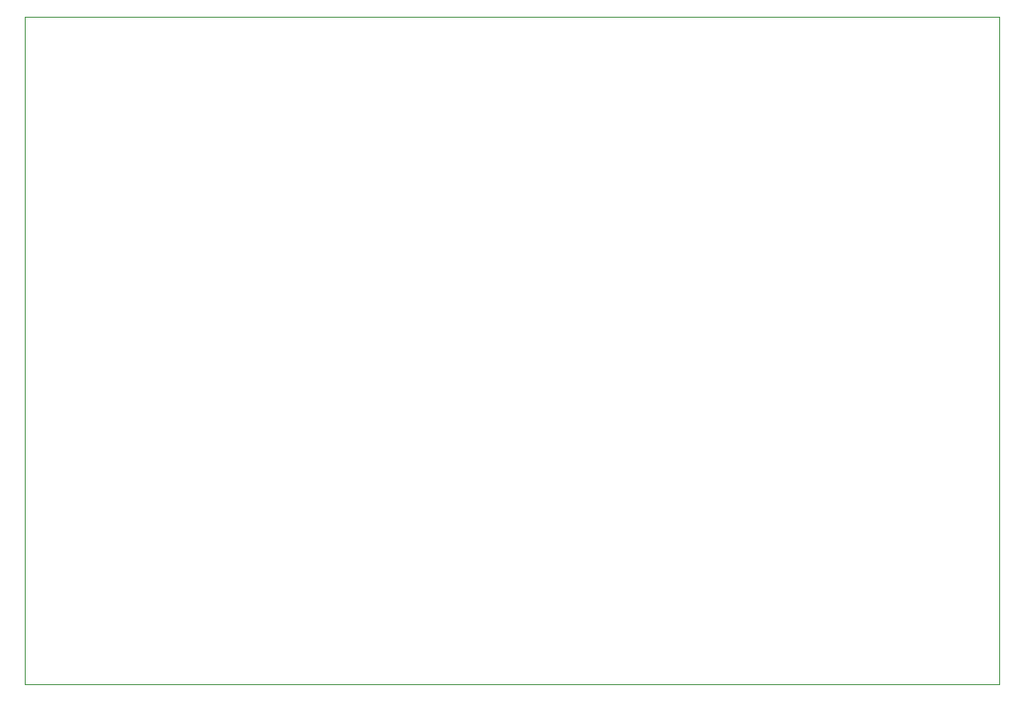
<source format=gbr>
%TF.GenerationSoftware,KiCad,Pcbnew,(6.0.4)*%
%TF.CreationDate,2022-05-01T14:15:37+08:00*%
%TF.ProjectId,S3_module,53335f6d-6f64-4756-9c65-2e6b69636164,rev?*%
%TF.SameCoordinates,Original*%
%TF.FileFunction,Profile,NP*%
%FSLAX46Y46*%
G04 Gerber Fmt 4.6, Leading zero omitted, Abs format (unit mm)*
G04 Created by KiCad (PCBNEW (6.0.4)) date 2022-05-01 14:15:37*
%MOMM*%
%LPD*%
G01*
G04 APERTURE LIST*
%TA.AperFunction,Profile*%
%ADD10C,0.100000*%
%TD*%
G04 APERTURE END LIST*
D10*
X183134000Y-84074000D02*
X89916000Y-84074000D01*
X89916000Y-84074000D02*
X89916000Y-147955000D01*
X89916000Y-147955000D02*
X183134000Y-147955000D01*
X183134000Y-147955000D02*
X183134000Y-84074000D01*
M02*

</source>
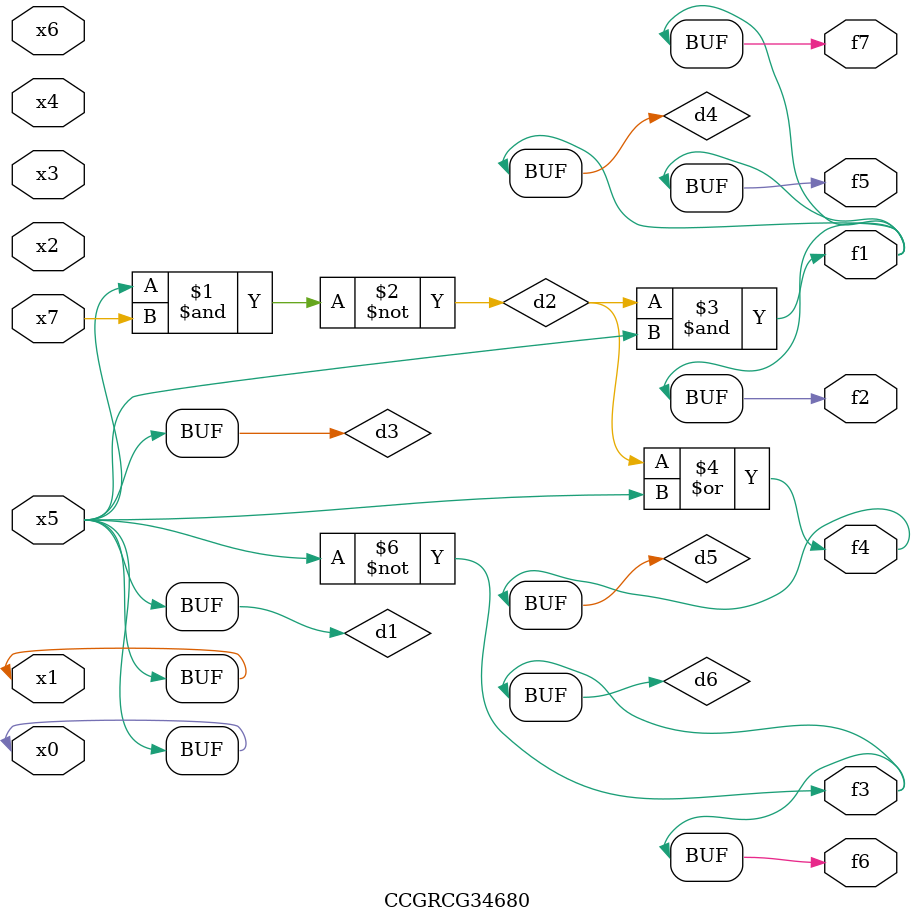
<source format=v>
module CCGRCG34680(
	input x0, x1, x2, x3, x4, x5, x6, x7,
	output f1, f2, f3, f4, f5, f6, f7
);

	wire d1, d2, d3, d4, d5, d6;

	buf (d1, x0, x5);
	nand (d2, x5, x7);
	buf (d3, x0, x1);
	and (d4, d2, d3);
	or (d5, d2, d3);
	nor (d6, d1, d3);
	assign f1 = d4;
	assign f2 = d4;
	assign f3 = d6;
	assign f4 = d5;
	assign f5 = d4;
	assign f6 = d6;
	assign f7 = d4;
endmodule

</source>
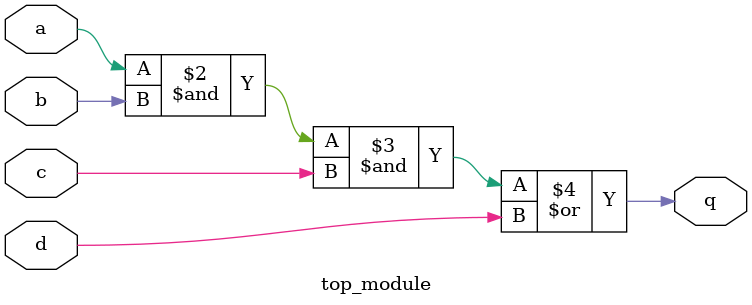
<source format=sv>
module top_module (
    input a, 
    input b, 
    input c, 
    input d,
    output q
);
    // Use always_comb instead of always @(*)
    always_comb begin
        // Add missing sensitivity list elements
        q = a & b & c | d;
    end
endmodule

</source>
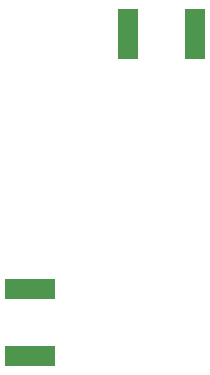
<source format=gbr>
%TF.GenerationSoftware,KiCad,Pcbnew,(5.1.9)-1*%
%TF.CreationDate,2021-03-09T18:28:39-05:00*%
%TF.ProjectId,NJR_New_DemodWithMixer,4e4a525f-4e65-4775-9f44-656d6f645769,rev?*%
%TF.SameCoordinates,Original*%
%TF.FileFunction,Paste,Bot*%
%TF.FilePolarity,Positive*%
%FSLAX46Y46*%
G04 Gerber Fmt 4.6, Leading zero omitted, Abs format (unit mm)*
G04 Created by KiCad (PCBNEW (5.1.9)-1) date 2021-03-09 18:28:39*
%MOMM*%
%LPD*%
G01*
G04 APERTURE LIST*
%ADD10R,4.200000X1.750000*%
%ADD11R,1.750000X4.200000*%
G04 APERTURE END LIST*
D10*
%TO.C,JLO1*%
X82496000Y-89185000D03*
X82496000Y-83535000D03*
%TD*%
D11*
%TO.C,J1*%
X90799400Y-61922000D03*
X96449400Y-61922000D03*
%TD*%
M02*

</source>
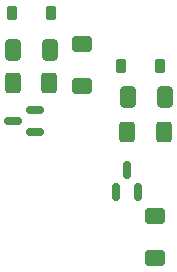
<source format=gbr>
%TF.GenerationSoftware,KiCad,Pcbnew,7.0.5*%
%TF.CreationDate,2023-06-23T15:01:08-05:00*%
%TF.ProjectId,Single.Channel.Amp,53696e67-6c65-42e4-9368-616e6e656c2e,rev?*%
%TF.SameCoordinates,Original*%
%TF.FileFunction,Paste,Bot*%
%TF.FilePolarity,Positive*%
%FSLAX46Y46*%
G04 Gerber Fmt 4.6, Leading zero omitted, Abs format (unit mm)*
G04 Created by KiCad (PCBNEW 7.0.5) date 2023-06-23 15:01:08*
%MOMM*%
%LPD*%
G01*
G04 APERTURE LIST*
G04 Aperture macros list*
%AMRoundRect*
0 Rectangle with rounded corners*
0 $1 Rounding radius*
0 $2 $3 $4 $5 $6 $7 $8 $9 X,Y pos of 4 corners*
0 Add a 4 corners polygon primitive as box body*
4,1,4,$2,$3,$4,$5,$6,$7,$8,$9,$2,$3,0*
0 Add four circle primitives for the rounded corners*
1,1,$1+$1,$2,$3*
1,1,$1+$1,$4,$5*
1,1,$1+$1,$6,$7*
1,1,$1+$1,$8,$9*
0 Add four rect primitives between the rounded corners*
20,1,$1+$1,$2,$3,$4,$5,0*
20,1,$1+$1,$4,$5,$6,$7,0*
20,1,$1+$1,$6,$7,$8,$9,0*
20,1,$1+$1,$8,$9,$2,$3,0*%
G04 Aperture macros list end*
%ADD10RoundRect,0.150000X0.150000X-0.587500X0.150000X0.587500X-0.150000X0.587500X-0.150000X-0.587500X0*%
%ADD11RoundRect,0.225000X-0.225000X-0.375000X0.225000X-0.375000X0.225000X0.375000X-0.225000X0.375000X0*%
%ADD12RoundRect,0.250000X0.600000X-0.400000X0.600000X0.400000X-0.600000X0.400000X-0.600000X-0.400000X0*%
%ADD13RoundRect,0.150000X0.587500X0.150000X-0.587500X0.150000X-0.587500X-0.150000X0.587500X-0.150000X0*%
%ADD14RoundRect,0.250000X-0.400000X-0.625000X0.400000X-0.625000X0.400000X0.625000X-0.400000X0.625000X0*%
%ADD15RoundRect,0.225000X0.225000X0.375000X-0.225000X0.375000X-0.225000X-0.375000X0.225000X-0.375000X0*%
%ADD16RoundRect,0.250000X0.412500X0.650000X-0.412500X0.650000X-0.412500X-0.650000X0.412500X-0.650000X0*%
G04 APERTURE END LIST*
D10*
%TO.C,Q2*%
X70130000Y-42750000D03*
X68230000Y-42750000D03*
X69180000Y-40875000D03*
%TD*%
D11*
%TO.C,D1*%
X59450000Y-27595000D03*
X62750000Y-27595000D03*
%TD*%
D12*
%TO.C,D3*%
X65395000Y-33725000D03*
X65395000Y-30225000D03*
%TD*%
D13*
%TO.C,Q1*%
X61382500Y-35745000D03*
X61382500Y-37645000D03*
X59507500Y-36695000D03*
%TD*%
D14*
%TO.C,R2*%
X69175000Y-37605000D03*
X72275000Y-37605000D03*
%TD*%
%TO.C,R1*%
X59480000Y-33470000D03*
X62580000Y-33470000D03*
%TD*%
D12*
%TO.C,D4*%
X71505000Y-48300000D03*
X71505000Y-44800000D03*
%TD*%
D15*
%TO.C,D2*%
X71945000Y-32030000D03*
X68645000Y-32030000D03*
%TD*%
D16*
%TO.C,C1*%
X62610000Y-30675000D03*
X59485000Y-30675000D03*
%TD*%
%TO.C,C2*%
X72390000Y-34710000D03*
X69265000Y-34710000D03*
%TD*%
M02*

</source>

════

◆ **EXERCISE AIM**
Wherever the string "Profile" occurs in the entries, copy that whole line.

◆ **EXPECTED ANSWER**
%TF.FileFunction,Profile,NP*%
%TA.AperFunction,Profile*%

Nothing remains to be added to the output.